→ Textauszug
© JUNGE FREIHEIT Verlag GmbH & Co.  www.jungefreiheit.de  35/12 24. August 2012

Haß und Grausamkeit ohne Maß
Im finsteren Dschungel der Erzählkunst: Vor hundertfünfzig Jahren wurde der „italienische Karl May“ Emilio Salgari geboren / Die bizarren Abenteuergeschichten spenden dem Leser reine Daseinsfreude
Sebastian Hennig

Nomen est omen gilt für den Wunderkammer-Verlag in Neu-Isenburg. Seit 2008 entläßt er in unregelmäßigen Abständen solide Leinenbände mit ungekürzten Neuübersetzungen der Romane des vor hundertfünfzig Jahren geborenen Emilio Salgari an die deutschen Leser. Mehr als mit dem pietistischen Dorflehrergemüt aus Hohenstein-Ernstthal hat der „italienische Karl May“ mit den Okkultisten H. H. Ewers, Gustav Meyringk und Hans Mahner-Mons gemeinsam. Wer die Geschichten um die alte Schmetterhand aus Sachsen nicht schon als Zwölfjähriger gelesen hat, den lassen sie später kalt. Allein als Vorspiegelung einer fernen gefährlichen Wirklichkeit können auch die bizarren Abenteuer Sandokans und seiner Tiger von Mompracem heute nicht mehr wirken.

Doch bei dem Italiener erweisen sich noch andere Qualitäten. Er räumt die europäische Gesittung gleich ganz beiseite. Das artifizielle Gewebe seines Erzähldschungels saugt die erwachsenen Leser ein, deren finstere Herzen noch nicht völlig vom Goldregen zivilisatorischer Selbstgerechtigkeit durchlichtet sind und die sich das süße Bedürfnis nach grausamen (Gedanken)spielen aus ihrer Knabenzeit herübergerettet haben. Der Haß und die Grausamkeit sind ohne Maß in diesen Abenteuern. Immer ist die Perversion pittoresker als die Harmonie.

Allein ästhetischen und dekorativen Wirkungen ist Salgaris Fabulierkunst verpflichtet. Da können mehrere Gewißheiten der Naturkunde und physische Wahrscheinlichkeiten in nur einem kurzen Satz mißachtet werden, wenn ein kräftiger Fremdling aus dem malaiischen Busch tritt und einen Tiger, den es dort nicht wirklich geben kann, am Schwanz packt und in hohem Bogen von sich schleudert. Dabei bildet der Autor im wesentlichen, Kraft eigener intensiver Lektüre, die Beschaffenheiten jener Gegenden durchaus zutreffend ab.

→ Bereitgestellte Daten
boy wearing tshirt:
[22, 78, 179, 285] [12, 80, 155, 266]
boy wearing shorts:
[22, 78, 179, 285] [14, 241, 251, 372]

→ Aufgabenstellung
Gib aus dem Artikel über Emilio Salgari die Stelle von „Allein ästhetischen und“ bis „durchaus zutreffend ab.“ wortgetreu wieder.

→ Ergebnis
Allein ästhetischen und dekorativen Wirkungen ist Salgaris Fabulierkunst verpflichtet. Da können mehrere Gewißheiten der Naturkunde und physische Wahrscheinlichkeiten in nur einem kurzen Satz mißachtet werden, wenn ein kräftiger Fremdling aus dem malaiischen Busch tritt und einen Tiger, den es dort nicht wirklich geben kann, am Schwanz packt und in hohem Bogen von sich schleudert. Dabei bildet der Autor im wesentlichen, Kraft eigener intensiver Lektüre, die Beschaffenheiten jener Gegenden durchaus zutreffend ab.